Concerns About the Prominence of Bitmain

Bitmain is one of the largest and most prominent ASIC manufacturers. Bitmain has repeatedly launched ASIC miners for coins that developers had claimed were “ASIC-resistant,” meaning that the mining process could not be made more efficient through a specialized piece of hardware. However, these specialized ASICs have routinely proven developers wrong, showing that they can, in fact, be more profitable. David Vorick, the lead developer of the decentralized storage platform Sia, said that “you will always be able to create custom hardware that can outperform general purpose hardware,” adding that everyone he has talked to “in favor of ASIC resistance has consistently and substantially underestimated the flexibility that hardware engineers have to design around specific problems.”

The 51% Attack Issue

The impact of this reality on the cryptocurrency ecosystem is that companies like Bitmain will undoubtedly be able to continue developing hardware that allows for more efficient and more profitable mining.

Beyond outmaneuvering other miners, though, ASIC developers could easily end up controlling more than 50% of the hashing power on a blockchain when they have effectively blocked out non-ASIC miners. Once a group controls a majority of hashing power, that group can then abuse the decentralized nature of many cryptocurrencies, even rewriting transactions on a supposedly-immutable distributed ledger. This process is known as a 51% attack.

How to Decentralize Application Specific Integrated Circuits (ASIC) Manufacturing

One way the cryptocurrency world could address the growing threat of centralized mining is by decentralizing the manufacturing process for ASIC miners. A decentralized system would result in there being dozens of companies that create ASIC miners (versus only a couple of companies). This competition would drive prices down and availability up.

Another way to address the centralization of ASIC manufacturing would be to implement a new hashing algorithm that could effectively obliterate all existing ASIC miners. This would level the playing field and thus, open the door to new manufacturers (and potentially give new manufacturers an advantage over established, heavily-resourced players already in the system).

Many cryptocurrency developers have attempted to fork their currencies in an attempt to limit the usefulness of particular ASICs. Time after time, though, this has proven futile, with ASICs catching up to algorithm changes quickly.
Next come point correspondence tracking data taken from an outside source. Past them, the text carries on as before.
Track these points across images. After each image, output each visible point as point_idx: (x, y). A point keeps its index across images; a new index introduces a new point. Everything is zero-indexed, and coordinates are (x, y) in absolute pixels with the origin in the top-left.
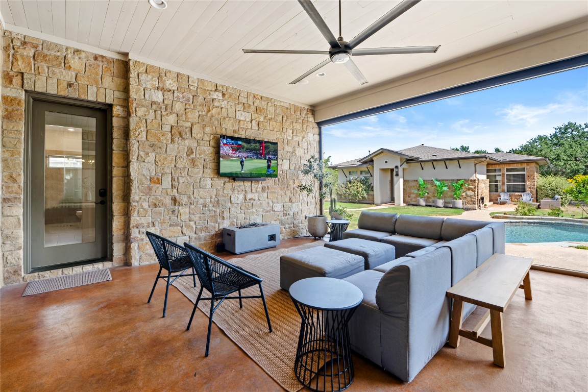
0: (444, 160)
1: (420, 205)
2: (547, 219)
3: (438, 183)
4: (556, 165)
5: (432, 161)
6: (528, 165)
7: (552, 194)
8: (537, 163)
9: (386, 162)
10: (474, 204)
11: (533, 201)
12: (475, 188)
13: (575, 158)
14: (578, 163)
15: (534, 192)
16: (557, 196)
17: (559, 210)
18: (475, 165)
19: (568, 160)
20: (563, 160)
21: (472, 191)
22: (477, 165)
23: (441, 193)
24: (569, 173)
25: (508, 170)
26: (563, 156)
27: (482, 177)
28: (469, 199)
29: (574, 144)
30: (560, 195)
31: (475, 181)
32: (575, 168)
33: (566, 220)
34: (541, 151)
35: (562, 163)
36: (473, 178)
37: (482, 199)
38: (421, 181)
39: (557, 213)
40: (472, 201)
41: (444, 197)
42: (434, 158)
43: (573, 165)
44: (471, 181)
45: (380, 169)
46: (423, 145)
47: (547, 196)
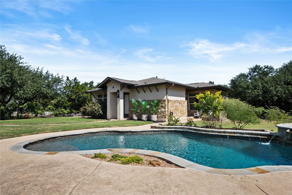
0: (148, 86)
5: (142, 87)
9: (113, 87)
10: (165, 118)
12: (165, 106)
18: (167, 89)
21: (164, 108)
23: (145, 110)
27: (180, 99)
28: (162, 114)
36: (165, 98)
38: (133, 101)
40: (164, 115)
44: (163, 101)
45: (111, 93)
46: (157, 77)
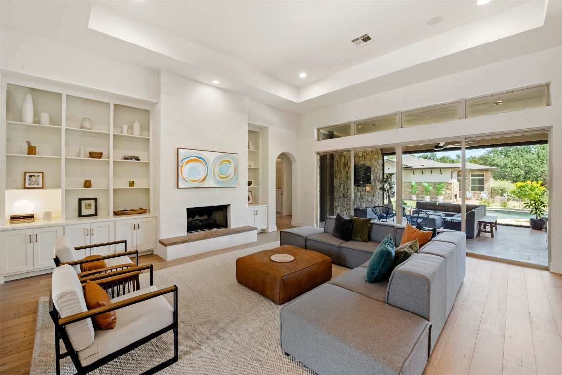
0: (431, 169)
1: (413, 200)
2: (499, 209)
3: (426, 185)
4: (505, 172)
5: (422, 169)
6: (486, 173)
7: (502, 193)
8: (492, 172)
10: (450, 199)
11: (489, 198)
12: (451, 189)
13: (519, 166)
14: (520, 170)
15: (490, 191)
16: (505, 194)
17: (506, 203)
18: (452, 172)
19: (512, 169)
20: (510, 168)
21: (449, 190)
22: (453, 173)
23: (428, 192)
24: (513, 177)
25: (472, 176)
26: (509, 165)
27: (455, 181)
29: (518, 156)
30: (507, 194)
31: (451, 183)
32: (518, 174)
33: (510, 209)
34: (494, 160)
35: (508, 170)
36: (450, 182)
37: (456, 196)
38: (414, 183)
39: (504, 205)
40: (449, 197)
41: (430, 194)
42: (423, 167)
43: (516, 171)
44: (449, 183)
47: (498, 194)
Furthermore, forking can introduce other problems into the code (and have the unintended side effect of centralizing power with developers).

For Vorick, the ideal solution involves admitting that the hashrate is likely to be centralized among manufacturers of powerful ASICs. “Now that we know to expect a largely centralized hashrate,” he says, “we can continue as developers and inventors to work on structures and schemes which are secure even when the hashrate is all pooled into a small number of places.” Vorick adds: “There are a large number of other incentives and mechanisms at play that keep monopoly manufacturers in line.”